I suspect its current limits come from the way the solver iterates over each unsolved index, and the isolated nature of the constraints. The original implementation tracks a frontier and updates the most-easily solved cell, but my implementation walks each cell in XZY order first attempting to trivially solve and then using probability as a fallback. This leads to some tiles being evaluated before they should have been, and this causes misses in other areas with constraint solving. The AdjacencyConstraint data structure allows certain offsets to be ignored, but by only recognizing two-way links it either cannot interact with or excessively limits texture complexity, rather than having a full matrix for each potential output.

I also discovered (the hard way) that this algorithm has high time complexity, especially in 3D. To propagate a single set of adjacency constraints in a cube of radius 2 tiles, 5*5*5-1 = 124 tiles are addressed. Most use cases have 2-5 different tile types, and the average grid size I tested with was 12*12*12. This results in up to 429 thousand to 1.1 million sets, each comprised of multiple read, lookup, and multiply operations. Comparatively, the 2D examples I saw most often used 50*50 spaces, so their time complexity would be 50*50*(5*5-1)*{2-5} = 120 to 300 thousand sets.

Possible further development

Typically the wave function collapse algorithm operates on a tilemap or other texture-like space. However, the algorithm could theoretically be abstracted, and this would be capable of generating plot or puzzles, like for detective games.

There is a principle in TTRPGs that the player is always right. If the players wander to the wrong town, move the current narrative to that town. If they accidentally kill an innocent NPC, fabricate a couple skeletons in the closet. Wave function collapse could generate a dungeon based on this concept, putting a certain guaranteed number of encounters between the player and the boss room, no matter where they go.

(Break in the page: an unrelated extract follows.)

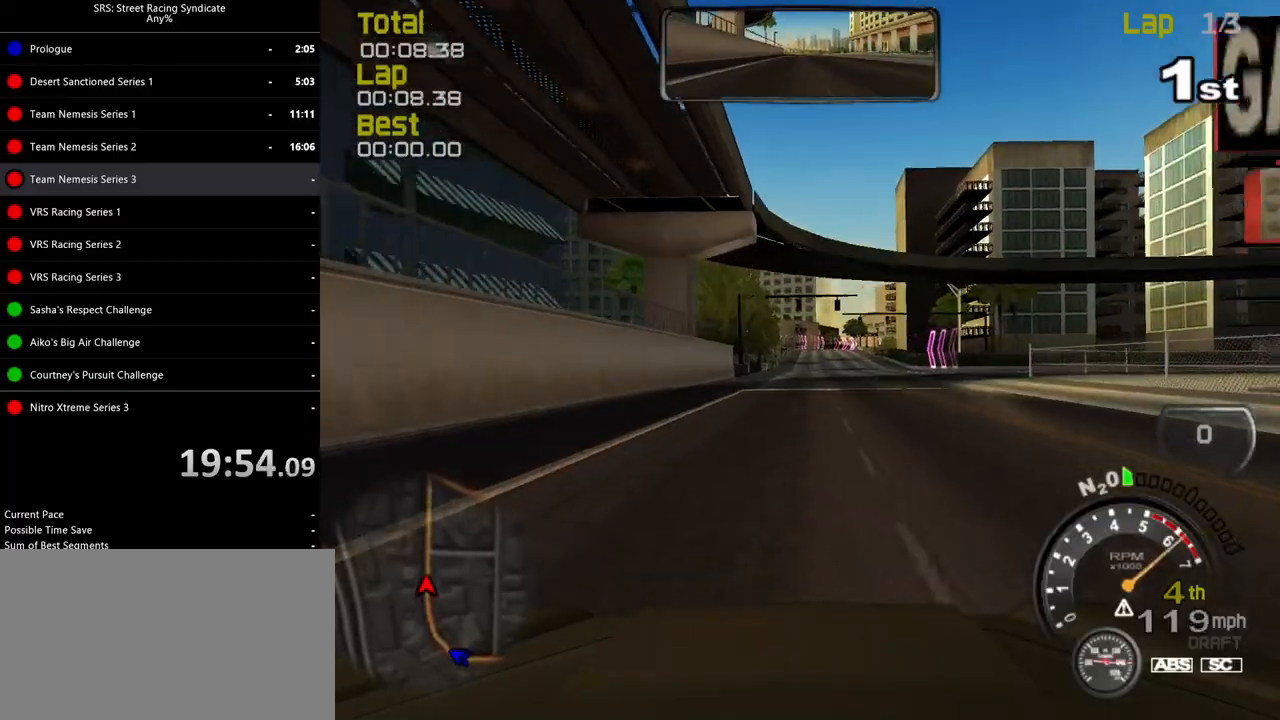
{"buttons": ["R2"], "left_stick": "center", "events": [[167, "left_stick", "up-right"], [284, "left_stick", "center"]]}
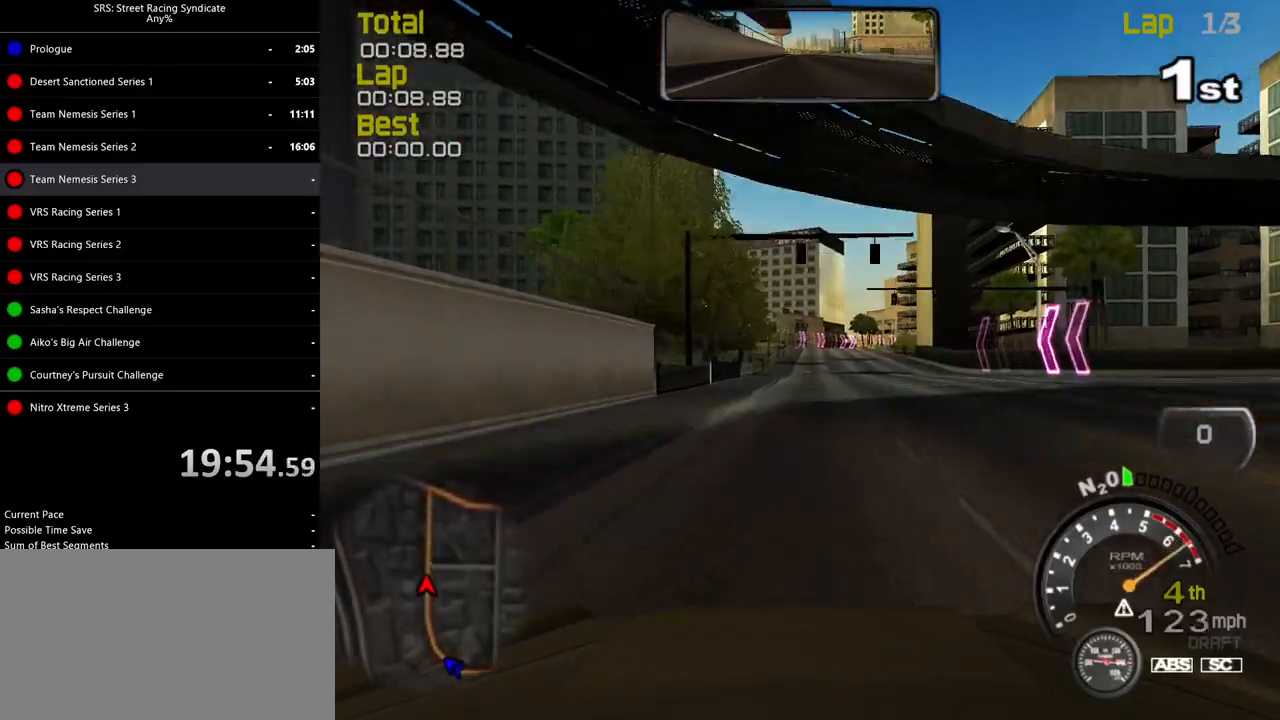
{"buttons": ["R2"], "left_stick": "center", "events": [[367, "left_stick", "right"], [500, "left_stick", "center"]]}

Guaranteeing the correct path forsakes any need for directing the player through level design, but at the same time may confuse players, especially if they wish to explore side content. Alternatively, instead of making every path the right path, sending the player to a dead end is equally easy, and it may be possible to encourage or discourage exploring side content through strategically creating or not creating these branches. With constraints based on the player’s current attack and defense power, it may also be possible to guarantee a fixed amount of challenge that still can reliably be overcome, by changing the difficulty or number of encounters.